=== WHAT IS NEEDED ===
Every line in the data below that includes "input" belongs in the answer, copied as it stands.

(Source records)
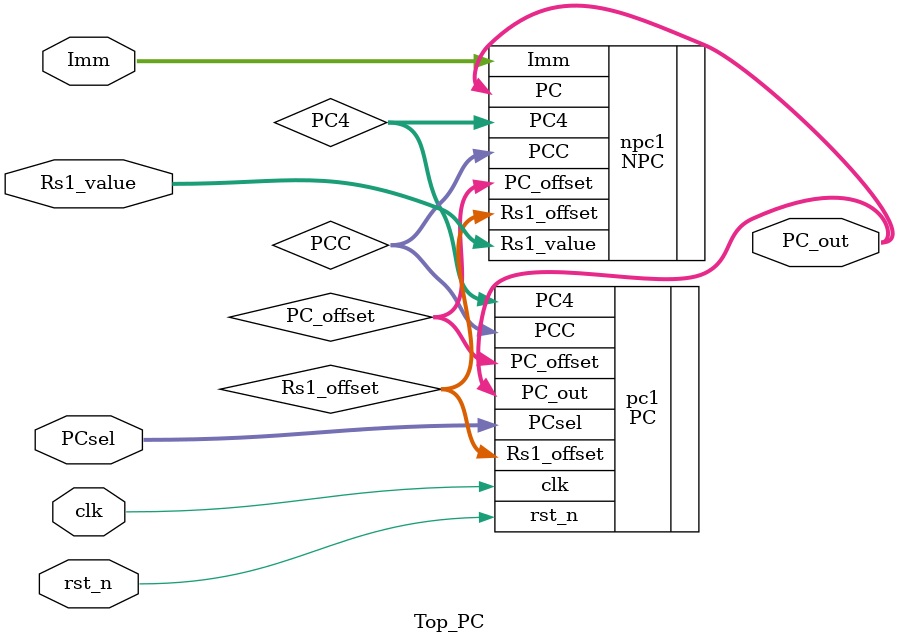
<source format=v>



module Top_PC(
    input wire [1:0]PCsel, //¿ØÖÆPC¸üÐÂ£¬ÓÉ¿ØÖÆµ¥ÔªÉú³É
    input wire clk,
    input wire rst_n,
    input wire[31:0] Rs1_value, //Ö±½Ó´Ó¼Ä´æÆ÷RS1¶Á³öÀ´µÄÖµ
    input wire[31:0] Imm, //Á¢¼´Êýµ¥Ôª´«³öµÄÖµ
    output wire[31:0] PC_out //µ±Ç°Ê±ÖÓÖÜÆÚÉú³ÉµÄPC_out
    );
    wire [31:0]PC4;
    wire [31:0]PC_offset;
    wire [31:0]Rs1_offset;
    wire [31:0]PCC; 
    
    PC pc1(
    .clk(clk),
    .rst_n(rst_n),
    .PCsel(PCsel),
    .PC4(PC4),
    .PC_offset(PC_offset),
    .Rs1_offset(Rs1_offset),
    .PCC(PCC),
    .PC_out(PC_out)
    );
    
    NPC npc1(
    .PC(PC_out), //´«ÈëµÄÆäÊµ¾ÍÊÇÉÏ¸öÊ±ÖÓÖÜÆÚ£¬PC´«³öµÄPC_out
    .Imm(Imm),
    .Rs1_value(Rs1_value),
    .PC4(PC4),
    .PC_offset(PC_offset),
    .Rs1_offset(Rs1_offset),
    .PCC(PCC)
    );
endmodule

</source>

=== RESULT OF THIS TASK ===
    input wire [1:0]PCsel, //¿ØÖÆPC¸üÐÂ£¬ÓÉ¿ØÖÆµ¥ÔªÉú³É
    input wire clk,
    input wire rst_n,
    input wire[31:0] Rs1_value, //Ö±½Ó´Ó¼Ä´æÆ÷RS1¶Á³öÀ´µÄÖµ
    input wire[31:0] Imm, //Á¢¼´Êýµ¥Ôª´«³öµÄÖµ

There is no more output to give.